● **TRY IT**:
Report how many lines of these entries hold the string "elbow"; reply with the number alone.

▬▬▬▬▬▬▬▬▬▬

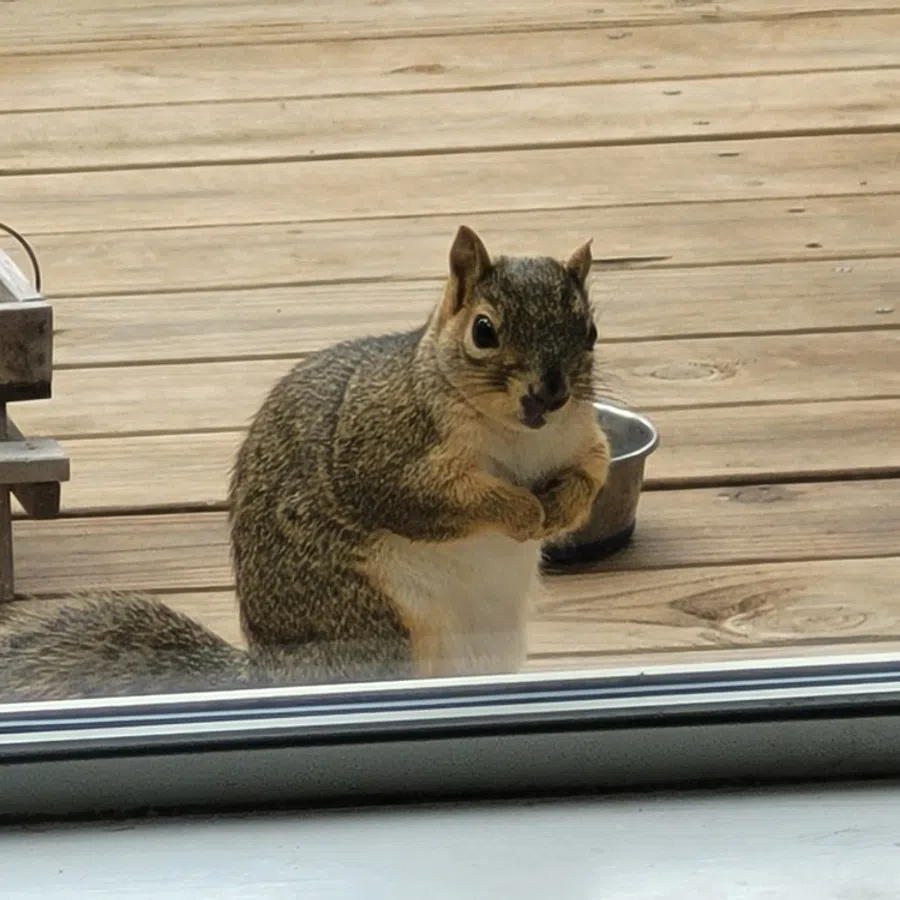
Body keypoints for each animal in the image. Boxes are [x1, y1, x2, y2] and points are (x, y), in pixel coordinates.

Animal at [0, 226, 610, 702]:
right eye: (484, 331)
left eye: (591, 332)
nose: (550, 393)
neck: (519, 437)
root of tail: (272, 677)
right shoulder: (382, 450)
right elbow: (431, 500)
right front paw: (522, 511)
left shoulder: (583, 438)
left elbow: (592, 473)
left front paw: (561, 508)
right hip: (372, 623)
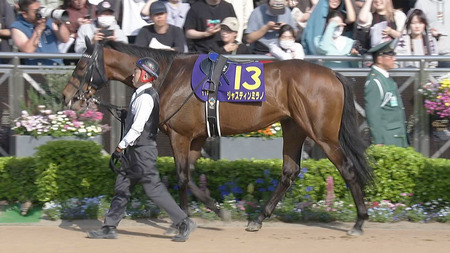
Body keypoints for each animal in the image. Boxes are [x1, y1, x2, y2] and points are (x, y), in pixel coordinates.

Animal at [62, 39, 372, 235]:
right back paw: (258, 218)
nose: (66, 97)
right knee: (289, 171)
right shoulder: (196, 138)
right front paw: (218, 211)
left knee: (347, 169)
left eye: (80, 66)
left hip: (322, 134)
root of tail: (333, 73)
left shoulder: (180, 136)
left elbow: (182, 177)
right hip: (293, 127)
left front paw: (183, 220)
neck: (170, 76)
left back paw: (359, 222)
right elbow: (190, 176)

▬▬▬▬▬▬▬▬▬▬

● **ANSWER TO THE PROBLEM**:
4